Paul‑Hus : le père fondateur de la région soreloise
Sorel-Tracy, le 25 avril 2021 — L’entrevue menée par Jocelyn Daneau met en lumière un personnage central de l’histoire soreloise : Paul‑Hus, considéré par Madeleine Blanche‑Lussier comme « le père de la région ». À travers ses recherches approfondies, elle retrace le parcours de cet homme arrivé en Nouvelle‑France vers 1663‑1664, à une époque charnière où la colonie commence enfin à se structurer. La France, jusque‑là peu intéressée par le peuplement, amorce une véritable politique d’établissement, marquée par le développement du régime seigneurial et l’arrivée d’engagés, de soldats et de domestiques.
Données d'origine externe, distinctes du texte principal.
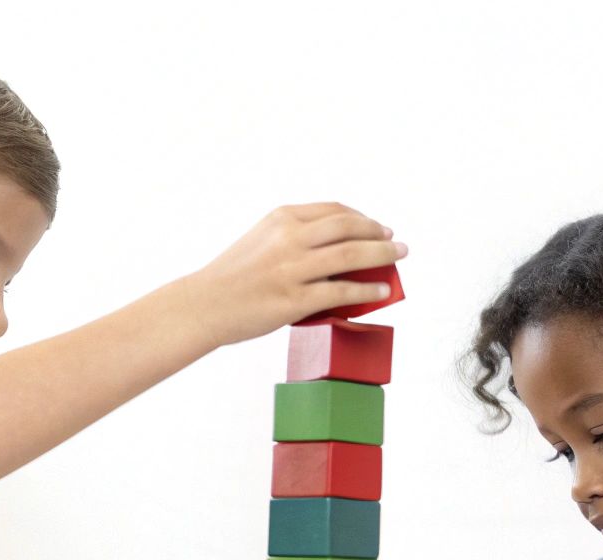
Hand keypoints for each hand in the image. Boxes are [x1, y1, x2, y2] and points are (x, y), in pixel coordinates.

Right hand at [182, 203, 405, 344]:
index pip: (334, 211)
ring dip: (382, 256)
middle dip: (379, 233)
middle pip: (349, 227)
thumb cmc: (232, 277)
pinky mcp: (295, 299)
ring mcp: (293, 269)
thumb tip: (335, 248)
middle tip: (396, 242)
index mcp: (282, 218)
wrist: (204, 305)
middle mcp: (290, 238)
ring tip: (398, 259)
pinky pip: (342, 291)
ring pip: (351, 255)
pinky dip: (367, 289)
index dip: (362, 218)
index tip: (376, 227)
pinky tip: (382, 291)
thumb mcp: (260, 240)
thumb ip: (293, 237)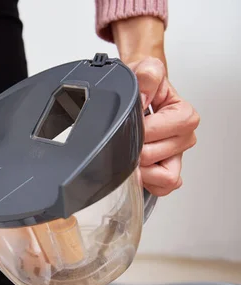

Paul‑Hus arrive comme engagé domestique de 36 mois chez Robert Giffard, apothicaire, chirurgien et seigneur de Beauport. Giffard, figure majeure de la colonisation, fait venir de nombreux habitants de Normandie, région d’origine de Paul‑Hus. Pendant trois ans, celui‑ci accomplit des tâches variées, comme tous les domestiques de l’époque : travaux agricoles, entretien, services généraux. À la fin de son contrat, il est libre de s’établir où il veut. On le retrouve ensuite aux Trois‑Rivières, puis à Sorel, où il possède déjà une concession lorsqu’il se marie en 1669.
Son épouse, Jeanne Bayon, n’a que 14 ans, ce qui demeure exceptionnel pour l’époque. Elle est issue des « devancières », ces jeunes femmes arrivées avant les Filles du roi pour peupler la colonie. Lors du mariage, Paul‑Hus déclare posséder une terre de sept arpents, déjà défrichée, ensemencée, et dotée d’une maison. Cela indique qu’il s’est établi rapidement et efficacement, probablement dès la fin de son engagement. Madeleine souligne que pour défricher une terre, construire une maison et préparer un établissement, il faut déjà être solidement implanté.
Le couple aura 15 enfants, dont 10 survivront à l’âge adulte. Cette descendance exceptionnelle explique pourquoi tant de familles de la région — Beauchemin, Cournoyer, Desmarais, Lemoine, Millette, Paulus, et bien d’autres — portent encore son empreinte. « On le voit partout, partout, partout », dit Madeleine. Plusieurs de ses fils auront eux‑mêmes plus d’une dizaine d’enfants, assurant une expansion fulgurante de la lignée.
Paul‑Hus n’est pas seulement un cultivateur : il devient un entrepreneur visionnaire. Il acquiert de nombreuses terres, notamment dans la seigneurie de Yamaska, correspondant aujourd’hui à Sainte‑Anne‑de‑Sorel. Il installe ses enfants sur ces terres, leur assurant un avenir solide. Il possède aussi une terre importante sur le chemin de la Rive, près de l’actuelle propriété d’Antonio Péloquin. Son influence est telle qu’il participe à des décisions majeures, comme le rattachement d’une partie de Yamaska à la paroisse Saint‑Pierre‑de‑Sorel, après avoir obtenu les signatures des habitants.
Madeleine décrit un homme fier, organisé, et doté d’un sens aigu de la planification. Il prévoit même sa vieillesse, confiant sa prise en charge à son fils et à Pierre Salvail, avec des obligations financières précises. Il meurt à 95 ans, un âge remarquable pour l’époque, preuve d’une vie robuste et bien menée.